Differential dataflow is a library that lets you write simple dataflow programs and a) then runs them in parallel and b) efficiently updates the outputs when new inputs arrive. Compared to competition like spark and kafka streams, it can handle more complex computations and provides dramatically better throughput and latency while using much less memory.
But I'm only aware of a few companies that use it in production, even though it's been around for 5 years.
- It's missing some important feature, like persistence?
- It's had very little advertising?
- The api is too hard to use?
- The docs / tutorials are not good enough?
- Rust is intimidating?
- No company to provide paid support?
These all seem plausible, but it's not clear which are most important.
Even more surprising is that noone has copied the ideas into some enterprise friendly java monstrosity - despite the fact that differential dataflow is open source and is explained in depth in many papers and blog posts.
If you considered using differential dataflow and decided against, please let me know why.
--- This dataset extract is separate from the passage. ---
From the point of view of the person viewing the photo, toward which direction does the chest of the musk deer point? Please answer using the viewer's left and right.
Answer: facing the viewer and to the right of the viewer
(To clarify for many fine but confused commenters - I did not make differential dataflow. I'm just trying to find out what more needs to be done to be useful in that niche.)
Reasons given fell in a few buckets:
- Never heard of differential dataflow
- Want a complete drop-in solution (builtin integrations for various other tools, orchestration, monitoring, support, hosting etc) rather than a choose-your-own-adventure library
- Api too difficult / docs not good enough
- Want to handle late arriving data
Materialize is doing a good job with 1-3 already.
I think differential dataflow actually can handle 4, since it can handle bitemporal timestamps, but this isn't something that has been well tested or advertised. That might be worth experimenting with. UPDATE: Frank McSherry posted a video demo.
All of the people in group 2 talked about typical data processing tasks, but people in group 3 had a much wider range of tasks including large-scale code analysis and monitoring systems with strong latency/consistency requirements.
Group 3 includes many people who seriously evaluated DD but couldn't get past the hello world stage, but also several people who are using DD because nothing else can handle their requirements, but still complain that the api is difficult to use.
Api complaints included:
- where is all the state? where do all these map/reduce calls actually end up living?
- which operators are internally stateful? how much memory will this use? how can I monitor how much memory each operator is using?
- too many single-letter type variables with unhelpfully-named bounds
- hard to figure out why various traits (eg Data) are not being satisfied
- hard to know what methods are available on a collection because they're all in trait impls with complicated bounds
- losing track of column names when everything is a tuple
- how to feed live data in - examples all show loading static data from a file
- how to get data out, especially how to pull results instead of pushing them
- hard to integrate threaded workers with tokio executors
It sounds like there is some demand for a DD-like tool that:
- has a simplified, opinionated api
- is easy to call from other languages
- is easy to target as a compiler backend
- is easy to integrate into other event loops
This seems like a very distinct niche from the kafka/spark/flink niche that materialize is targeting - somewhere along a similar dimension to sqlite vs snowflake.